§ Assigned task
One number is the whole answer: the tally of lines in the records that include the word "root".

§ The records
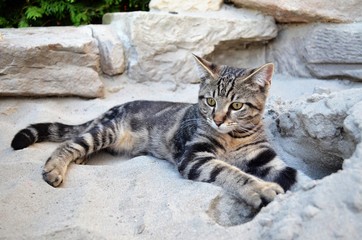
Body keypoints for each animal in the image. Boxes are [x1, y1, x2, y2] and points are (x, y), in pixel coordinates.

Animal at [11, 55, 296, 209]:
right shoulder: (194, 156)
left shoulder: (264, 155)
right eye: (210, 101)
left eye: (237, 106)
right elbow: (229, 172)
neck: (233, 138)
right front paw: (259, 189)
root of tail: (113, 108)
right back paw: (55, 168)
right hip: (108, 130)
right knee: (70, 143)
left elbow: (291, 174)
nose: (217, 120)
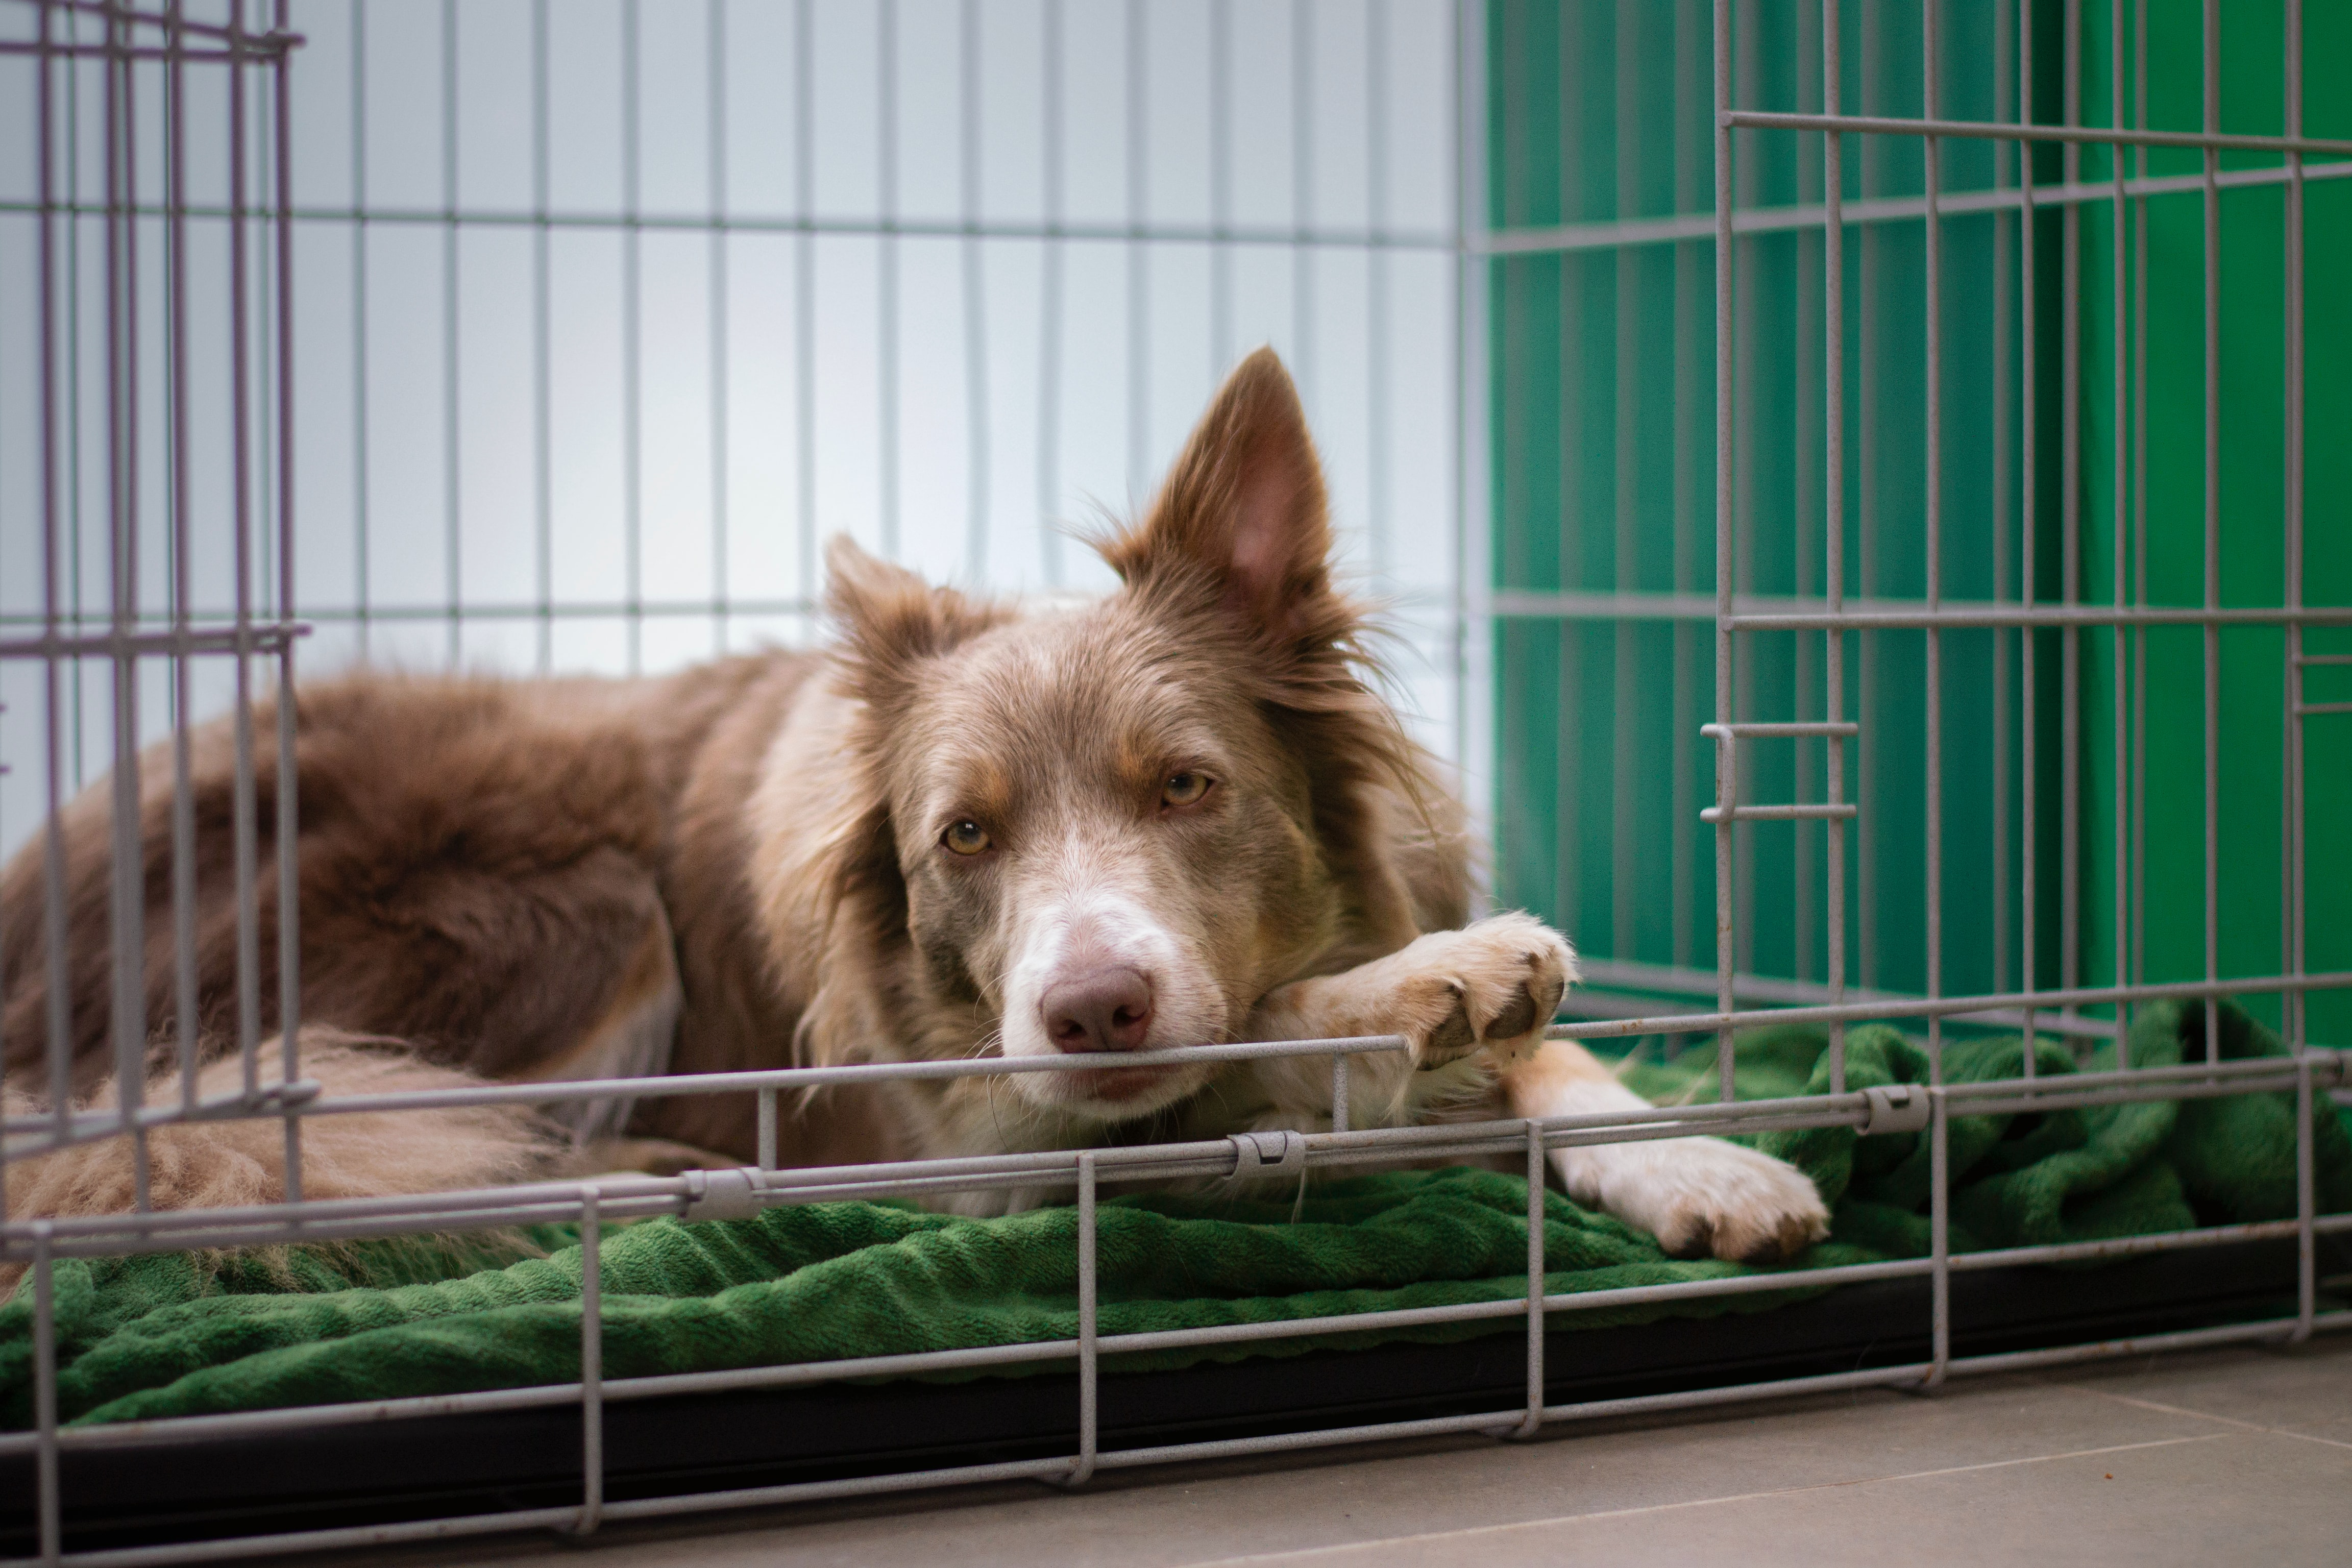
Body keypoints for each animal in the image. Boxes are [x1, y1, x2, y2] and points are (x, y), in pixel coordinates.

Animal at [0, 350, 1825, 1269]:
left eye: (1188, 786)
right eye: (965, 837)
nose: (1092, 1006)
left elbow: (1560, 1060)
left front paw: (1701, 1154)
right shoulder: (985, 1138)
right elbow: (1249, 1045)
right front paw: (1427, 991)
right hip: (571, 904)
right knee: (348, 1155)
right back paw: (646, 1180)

==

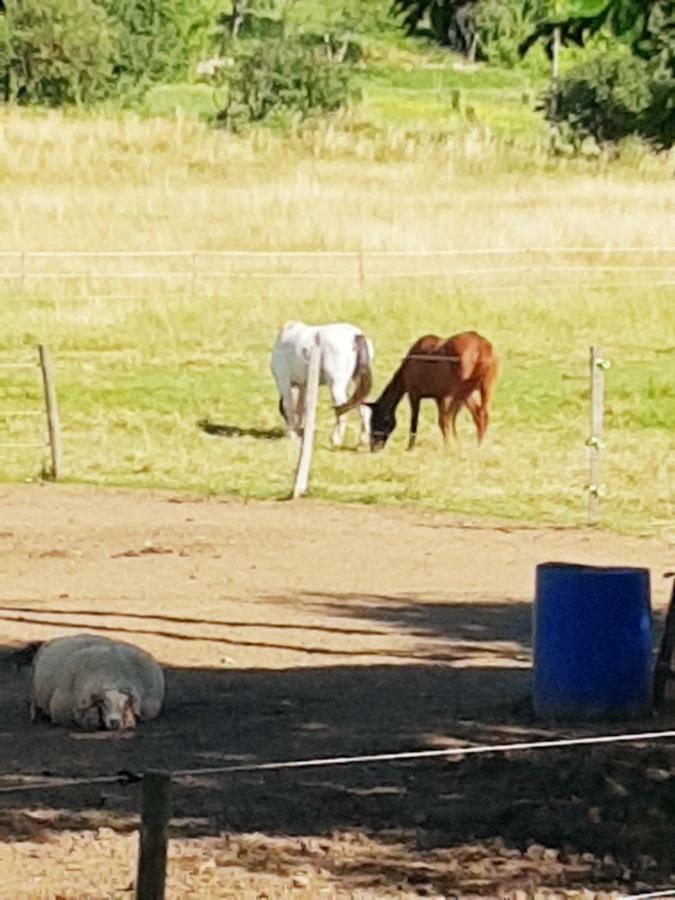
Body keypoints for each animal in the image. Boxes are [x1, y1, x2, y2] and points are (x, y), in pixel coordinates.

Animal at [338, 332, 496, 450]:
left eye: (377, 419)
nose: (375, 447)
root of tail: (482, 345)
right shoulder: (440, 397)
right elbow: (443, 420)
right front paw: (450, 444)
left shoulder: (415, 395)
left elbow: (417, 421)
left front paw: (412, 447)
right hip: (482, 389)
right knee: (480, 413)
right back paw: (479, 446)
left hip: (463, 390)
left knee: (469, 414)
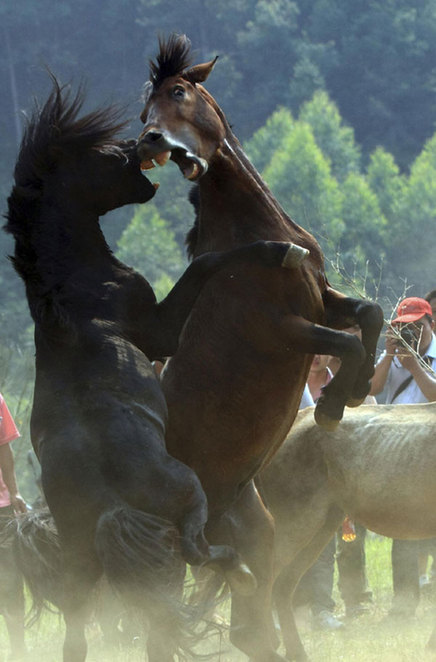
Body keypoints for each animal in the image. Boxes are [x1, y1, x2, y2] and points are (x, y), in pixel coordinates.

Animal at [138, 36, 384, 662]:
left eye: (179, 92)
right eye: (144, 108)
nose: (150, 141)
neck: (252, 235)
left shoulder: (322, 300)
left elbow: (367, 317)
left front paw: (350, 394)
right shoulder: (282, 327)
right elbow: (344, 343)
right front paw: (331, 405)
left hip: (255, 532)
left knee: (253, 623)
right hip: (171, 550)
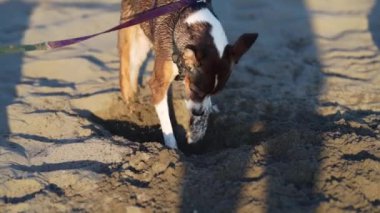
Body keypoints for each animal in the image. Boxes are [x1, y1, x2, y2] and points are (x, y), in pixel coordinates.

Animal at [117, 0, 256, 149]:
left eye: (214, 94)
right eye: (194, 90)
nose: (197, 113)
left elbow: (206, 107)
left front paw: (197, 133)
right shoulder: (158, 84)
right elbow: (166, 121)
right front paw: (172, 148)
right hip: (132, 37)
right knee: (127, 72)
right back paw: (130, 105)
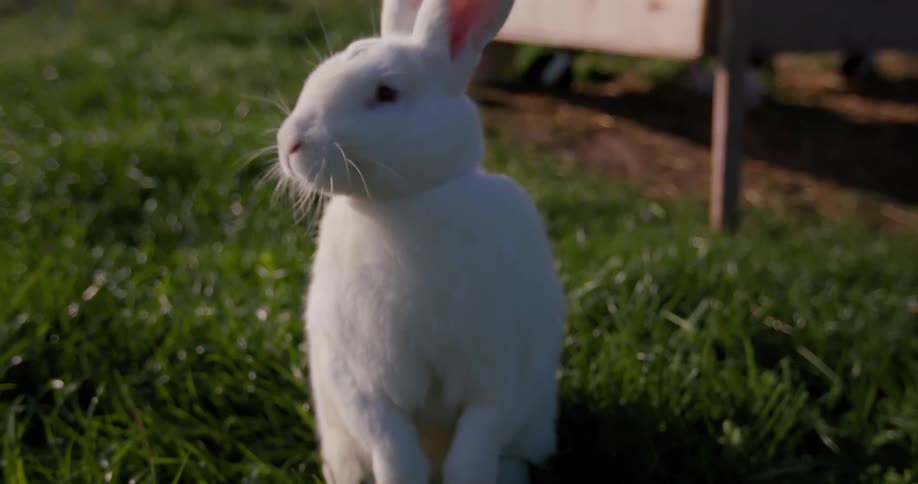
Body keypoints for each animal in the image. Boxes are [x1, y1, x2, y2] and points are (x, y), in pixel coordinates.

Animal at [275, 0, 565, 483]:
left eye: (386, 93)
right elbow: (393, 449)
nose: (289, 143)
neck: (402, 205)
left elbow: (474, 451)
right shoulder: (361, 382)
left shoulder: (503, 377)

==

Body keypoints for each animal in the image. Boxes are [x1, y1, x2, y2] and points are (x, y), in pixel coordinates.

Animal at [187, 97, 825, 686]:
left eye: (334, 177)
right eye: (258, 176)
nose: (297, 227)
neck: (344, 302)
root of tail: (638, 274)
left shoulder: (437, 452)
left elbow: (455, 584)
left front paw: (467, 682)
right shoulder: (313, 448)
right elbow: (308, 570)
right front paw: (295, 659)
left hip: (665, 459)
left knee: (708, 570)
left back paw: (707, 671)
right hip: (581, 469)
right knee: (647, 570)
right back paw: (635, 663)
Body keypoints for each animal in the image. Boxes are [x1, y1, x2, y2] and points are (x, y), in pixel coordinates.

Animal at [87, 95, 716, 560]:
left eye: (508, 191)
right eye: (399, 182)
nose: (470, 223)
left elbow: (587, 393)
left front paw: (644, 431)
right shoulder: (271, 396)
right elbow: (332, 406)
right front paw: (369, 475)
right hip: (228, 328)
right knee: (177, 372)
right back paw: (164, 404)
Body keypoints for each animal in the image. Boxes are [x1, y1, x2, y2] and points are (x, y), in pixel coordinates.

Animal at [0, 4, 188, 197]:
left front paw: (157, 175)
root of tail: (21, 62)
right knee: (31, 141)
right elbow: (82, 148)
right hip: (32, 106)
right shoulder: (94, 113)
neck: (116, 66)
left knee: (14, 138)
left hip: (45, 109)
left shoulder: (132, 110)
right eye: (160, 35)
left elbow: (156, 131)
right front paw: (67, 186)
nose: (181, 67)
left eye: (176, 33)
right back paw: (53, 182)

§ Answer to this exercise
4